The 2,400-square-foot, two-story building is larger than the center’s former 1,500-square-foot space and will accommodate about 10 additional pre-kindergarten students in the age 3-5 range. All together, the new space will accommodate 49 children.
Renovations are underway on the building, which once housed a restaurant, among its uses.
“I need to get the commercial kitchen out, take out a couple of walls and open up the space,” she said.
Interior work also includes a new electrical system, appliances, tamper-proof outlets, flooring, paint and window dressing. Redevelopment of the backyard into a play area is in the works. Furnishings will mainly come from the existing space.
Interior renovations will be done by Leo Richardson from Richardson Services. Kyle Roberts from Billy Goat Landscaping is handling the playground and Jon Stevens from Black Bear Property Services is doing the privacy fence and exterior renovations.

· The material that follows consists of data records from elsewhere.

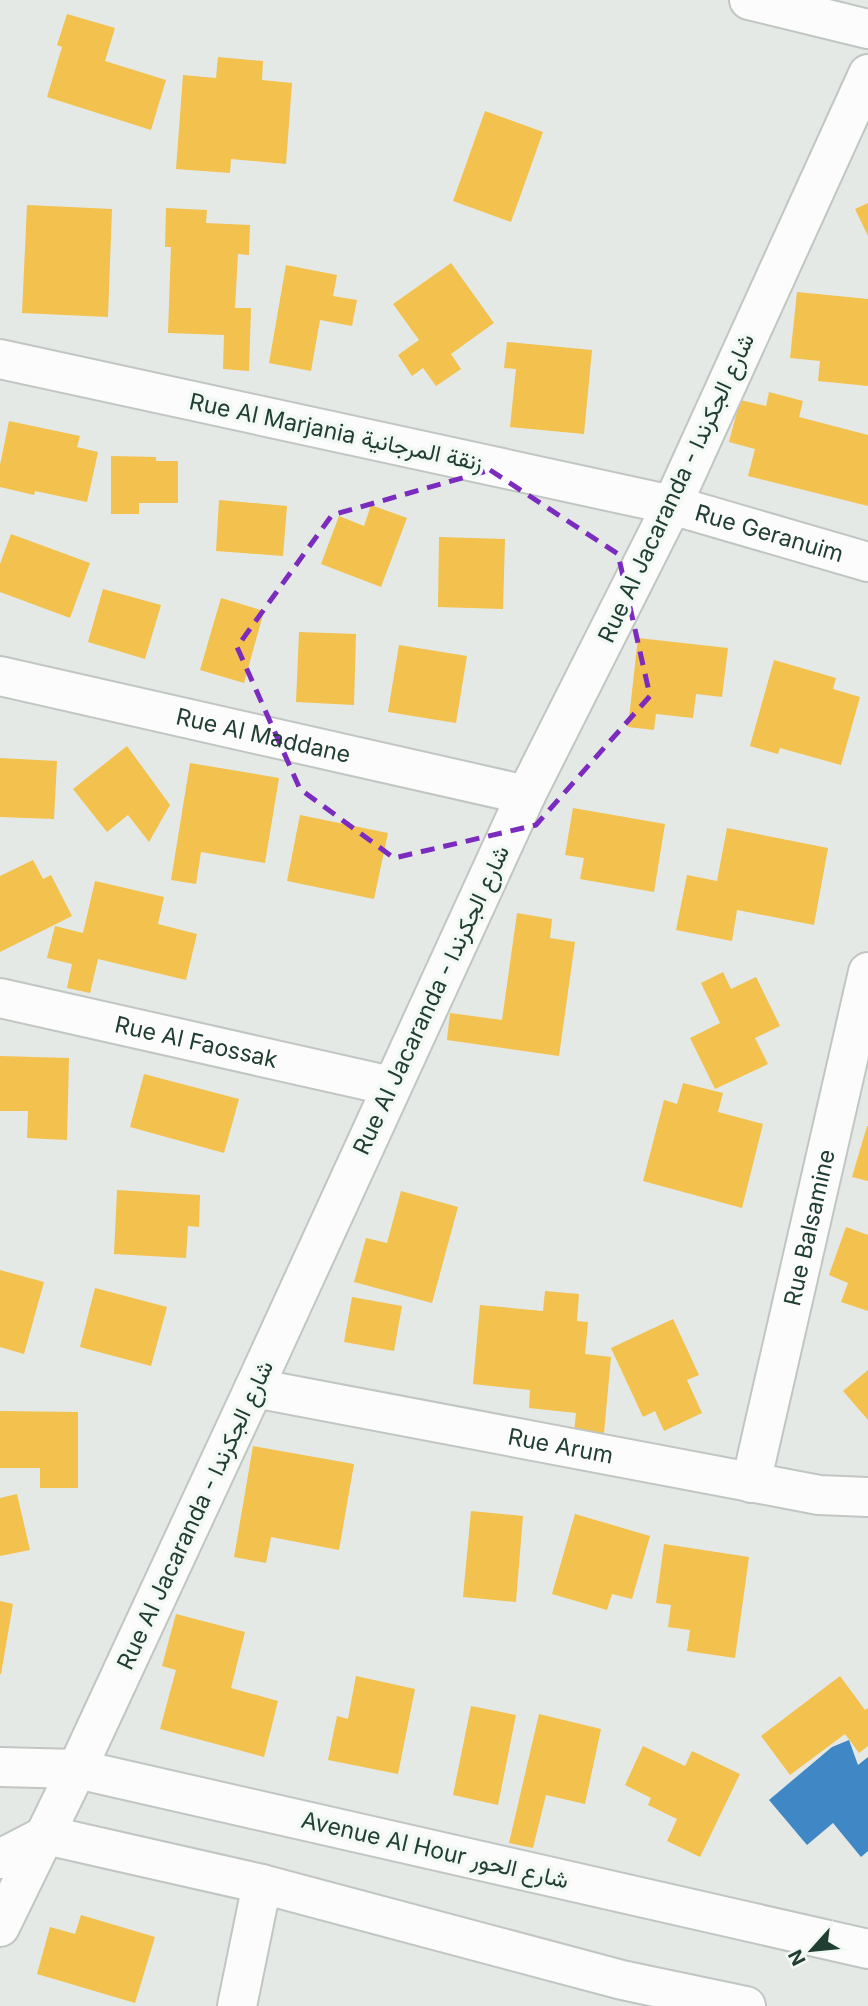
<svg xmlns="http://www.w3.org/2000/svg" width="868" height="2006" font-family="Inter,Vazirmatn,sans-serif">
<rect width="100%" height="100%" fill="#e4e9e6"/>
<path fill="#f2c14e" d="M67,14L115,28L105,61L166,80L151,130L47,97L62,47L57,45Z
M218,57L263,61L262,80L292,83L286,164L231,159L230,173L176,169L183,75L216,78Z
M485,111L543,132L511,222L453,201Z
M868,203V236L855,209Z
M27,205L112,209L108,317L22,313Z
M166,208L207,210L206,223L250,225L249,255L238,254L235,308H251L249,371L223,369L224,335L168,333L171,247H165Z
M451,263L494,323L451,354L461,369L436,386L423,368L412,376L398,355L419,340L393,304Z
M286,265L337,275L333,296L357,300L352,326L320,320L311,371L269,363Z
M797,292L868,299V386L818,381L820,361L790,358Z
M507,342L592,350L584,434L510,427L516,369L504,368Z
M769,392L803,401L799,417L868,435V506L748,476L755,449L729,442L740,400L766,406Z
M9,421L80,436L77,447L98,452L87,502L35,491L34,495L0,487V465Z
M111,456L156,457V461H178V503H139V514H111Z
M219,500L287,506L283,556L216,551Z
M371,505L407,518L381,587L321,564L339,516L364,526Z
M11,534L90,563L70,618L0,592V564Z
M439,537L505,539L503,609L438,607Z
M103,589L161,605L145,659L88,642Z
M221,598L264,611L244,683L200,670Z
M299,632L356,634L354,705L296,702Z
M638,638L728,648L722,697L696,694L693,718L656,714L654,730L628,727Z
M399,645L467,656L456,723L388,712Z
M774,660L836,678L833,689L860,697L841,765L780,748L778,754L750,746Z
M127,746L170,805L149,842L128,815L107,832L73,789Z
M0,758L57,761L54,819L0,817Z
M190,763L279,778L265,863L201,852L196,884L171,880Z
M573,808L665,824L654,892L580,879L584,858L565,855Z
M300,815L388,833L374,899L287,881Z
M727,828L828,848L814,925L737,910L732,941L676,930L687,875L717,881Z
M33,860L43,879L51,875L72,916L0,952V876Z
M95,881L164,897L158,924L197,934L186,980L98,959L90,993L67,988L72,964L47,958L55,926L83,933Z
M517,913L552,919L550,938L575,942L559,1056L447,1040L450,1013L502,1020Z
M723,972L731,989L756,977L780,1026L755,1038L768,1064L715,1089L690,1038L720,1023L701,983Z
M0,1056L69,1058L67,1140L27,1138L28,1111H0Z
M144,1074L239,1099L224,1153L130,1127Z
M683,1083L723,1093L718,1112L763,1124L742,1208L643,1181L664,1100L677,1104Z
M867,1126H868V1181L852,1177Z
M117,1190L200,1195L199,1227L188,1226L186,1258L114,1254Z
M401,1191L458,1207L432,1303L354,1282L366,1238L387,1243Z
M846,1227L868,1235V1311L841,1302L848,1283L829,1275Z
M0,1270L44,1282L24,1354L0,1347Z
M95,1288L167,1307L151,1366L80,1347Z
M545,1291L579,1294L577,1321L588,1322L585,1354L611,1357L603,1444L573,1442L576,1413L529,1408L530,1390L473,1384L480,1305L543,1311Z
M352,1297L402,1306L394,1351L344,1342Z
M673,1319L699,1375L687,1380L702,1413L664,1431L655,1411L643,1417L611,1348Z
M868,1370V1420L843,1391Z
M0,1411L78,1412V1488H40V1468H0Z
M253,1446L354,1464L339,1550L271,1537L266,1563L234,1557Z
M17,1494L30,1550L0,1556V1498Z
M471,1511L523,1516L516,1602L463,1597Z
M575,1514L650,1536L632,1599L612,1594L607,1610L552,1594Z
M664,1544L749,1557L735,1658L687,1651L690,1630L668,1627L671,1605L656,1603Z
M0,1601L13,1604L1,1674H0Z
M176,1614L245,1632L231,1688L278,1701L264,1757L160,1729L176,1670L162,1666Z
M356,1676L415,1689L398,1774L328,1760L337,1716L348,1719Z
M840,1676L865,1710L868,1708V1746L859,1753L845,1734L790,1775L761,1736Z
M471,1706L516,1715L498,1805L453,1795Z
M539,1714L601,1729L585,1804L546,1795L533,1848L509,1843Z
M643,1746L685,1766L692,1751L740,1774L700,1857L667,1841L677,1819L648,1805L651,1798L625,1785Z
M81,1915L155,1937L135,2003L37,1974L50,1927L75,1934Z"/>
<path fill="#3f88c5" d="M849,1740L858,1765L868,1757V1851L861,1857L833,1823L807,1845L769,1800L832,1747Z"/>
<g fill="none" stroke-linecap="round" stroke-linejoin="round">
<defs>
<g id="minor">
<path d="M749,0L868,29"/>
<path id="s1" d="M0,359L672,505L868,562"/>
<path id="s2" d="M0,676L526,795"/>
<path id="s3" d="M0,998L391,1086"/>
<path id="s4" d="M254,1388L819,1495L868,1497"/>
<path id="s5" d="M751,1483L868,972"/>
<path d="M0,1767L77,1769L868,1949"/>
<path d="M0,1859L46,1835L262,1884L622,1980L746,2006"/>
<path d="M0,1927L77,1769L254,1388L526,795L672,505L868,74"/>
<path d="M237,2006L262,1884"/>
</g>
</defs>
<use href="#minor" stroke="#c1c6c3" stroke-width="42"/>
<use href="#minor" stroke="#fbfcfb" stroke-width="38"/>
</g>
<path fill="none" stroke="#7b2cbf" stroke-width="5" stroke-dasharray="14 9" stroke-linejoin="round" d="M490,470L618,554L650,696L536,825L394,858L300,789L237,647L332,515Z"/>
<g text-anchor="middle" stroke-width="7" stroke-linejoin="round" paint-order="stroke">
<g font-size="23" fill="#203e31" stroke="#f2f9f4">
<text transform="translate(336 432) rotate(12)" y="8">Rue Al Marjania زنقة المرجانية</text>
<text transform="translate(676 488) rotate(-65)" y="8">Rue Al Jacaranda - شارع الجكرندا</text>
<text dy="8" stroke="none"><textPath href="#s1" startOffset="789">Rue Geranuim</textPath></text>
<text dy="8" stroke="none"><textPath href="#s2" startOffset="270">Rue Al Maddane</textPath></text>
<text transform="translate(431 1000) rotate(-65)" y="8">Rue Al Jacaranda - شارع الجكرندا</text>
<text dy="8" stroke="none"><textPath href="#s3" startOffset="201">Rue Al Faossak</textPath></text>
<text dy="8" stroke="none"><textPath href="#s5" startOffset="262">Rue Balsamine</textPath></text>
<text dy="8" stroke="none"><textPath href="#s4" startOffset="312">Rue Arum</textPath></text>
<text transform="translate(195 1515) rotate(-65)" y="8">Rue Al Jacaranda - شارع الجكرندا</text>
<text transform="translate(435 1850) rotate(13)" y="8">Avenue Al Hour شارع الحور</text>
</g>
</g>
<g transform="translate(812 1950) rotate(243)" stroke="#f2f9f4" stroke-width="5" paint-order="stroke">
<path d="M0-5L12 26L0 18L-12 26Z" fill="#203e31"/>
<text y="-10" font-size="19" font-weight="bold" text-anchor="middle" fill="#203e31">N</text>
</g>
</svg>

Renovations are expected to be about $100,000. Chaisson aims to have the new space operational by Jan. 1.
She credits McKechnie for her persistence in helping her find the right spot. And she credits Wayne Morphew, Bob Fiore and Beth Taylor at People’s United Bank and Paul Collins with the U.S. Small Business Administration for their help in navigating the financing and regulatory process.
The expansion of A Joyful Noise reflects a growing need for day care, she said.
“Years ago, when I first started working at the preschool, most of our students were from families with a stay-at-home parent,” she said.
At the time, she said, A Joyful Noise was open just a few hours a day, a few days a week.
More often these days, she said, families are headed by two working parents or a single parent. Several years ago, Chaisson began expanding the program accordingly, to five days a week, 7:30 a.m. to 5:30 p.m., year-round and care for infants and toddlers.
“Within a few months, we went to a full house of children and a full wait list,” she described. “Childcare is a crisis not just in Kennebunk but, as far as I know, in the entire country.”